A preliminary plan for a naval mission to stop the human trafficking into Europe, from Libya, has been approved by the European Union. The mission will include the use of drones to gather intelligence and the deployment of warships and raiding boats in the Mediterranean. A key component of the plan – the ability to destroy boats in Libyan waters that belong to the smugglers – is still awaiting confirmation from the UN Security Council. It is this last issue that has particularly been met with resistance.
NGO’s have criticised the proposal as inhumane, with Human Rights Watch describing it as “utter madness” and Amnesty International have highlighted the terrible conditions that the migrants are experiencing in Libya. Likewise, Russia and the US, as well as UN Secretary-General Ban Ki-Moon, have all expressed reservations. Crucially though, it has received criticism from the Libyans themselves and Libya’s UN ambassador, Ibrahim Dabbashi, has spoken openly against it. Clearly, without their consent, it will impinge on Libyan sovereignty and there is also the fear that Libyan fishing boats will be destroyed if mistaken for smuggling vessels.
The difficulty with gaining Libyan consent is that it will be needed from both of the rival governments, Tobruk and Tripoli, otherwise UN peacekeeping efforts will be undermined. So the real problem here, the Libyan civil war, comes to the fore.

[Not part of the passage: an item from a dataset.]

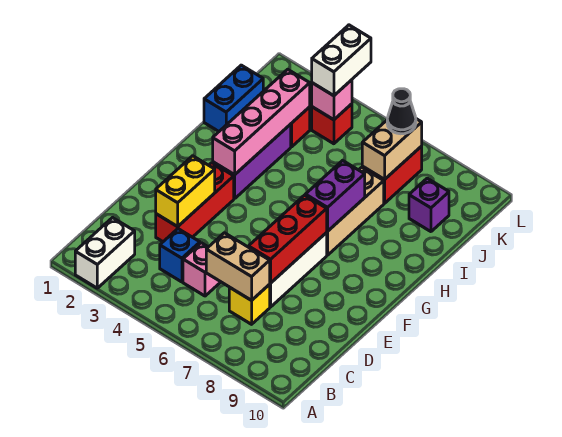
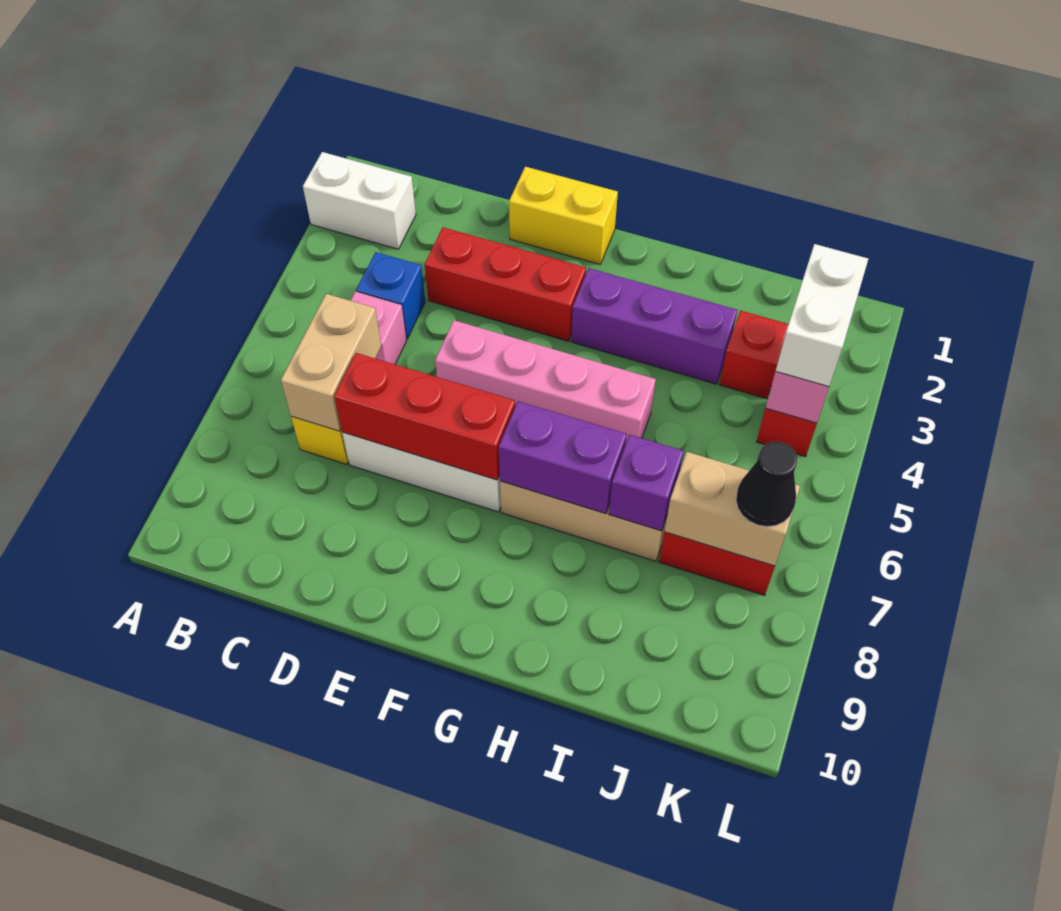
yellow brick D3:E3 level 2 -> yellow brick E1:F1 level 1
pink brick G3:J3 level 2 -> pink brick E5:H5 level 1
blue brick I1:J1 level 1 -> none
purple brick J9 level 1 -> purple brick I7 level 2
white brick K4:L4 level 3 -> white brick K3:K4 level 3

The death toll of migrants drowning in the Mediterranean has been terrible; around 1,800 have died this year. The tragic story of the 750 migrants who perished last month rightly provoked the reaction we are currently seeing and migration from Libya into Europe is a problem that desperately needs to be dealt with. Yet, since the overthrow of Gaddafi, instigated by western powers, Libya has been largely ignored. Despite several years of civil war and considerable suffering, it is only when the issue of migration into Europe raises its head that Libya is being given serious attention.

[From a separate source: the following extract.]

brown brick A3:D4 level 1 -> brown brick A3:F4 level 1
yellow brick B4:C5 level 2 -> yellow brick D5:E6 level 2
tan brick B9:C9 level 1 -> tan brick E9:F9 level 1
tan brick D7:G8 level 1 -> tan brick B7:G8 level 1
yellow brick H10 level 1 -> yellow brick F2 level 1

Ironically, it is the very instability and lack of central authority resulting from the conflict that has allowed the people trafficking trade to profit; the effects of abandoning Libya for so long are therefore now directly affecting Europe. Many of the migrants have come from as far as Syria and sub-Saharan Africa in search of a better life in Europe. The fact that people will travel so far in order to get to Libya shows not only how desperate they are, but also that Libya represents by far their best chance of reaching Europe. As well as the need to tackle the traffickers head on, clearly there also needs to be a greater effort to move the rival authorities towards some kind of unity government. That will be easier said than done and certainly does not seem imminent but until some semblance of stability and security is restored to Libya, it will continue to appeal to smugglers and traffickers.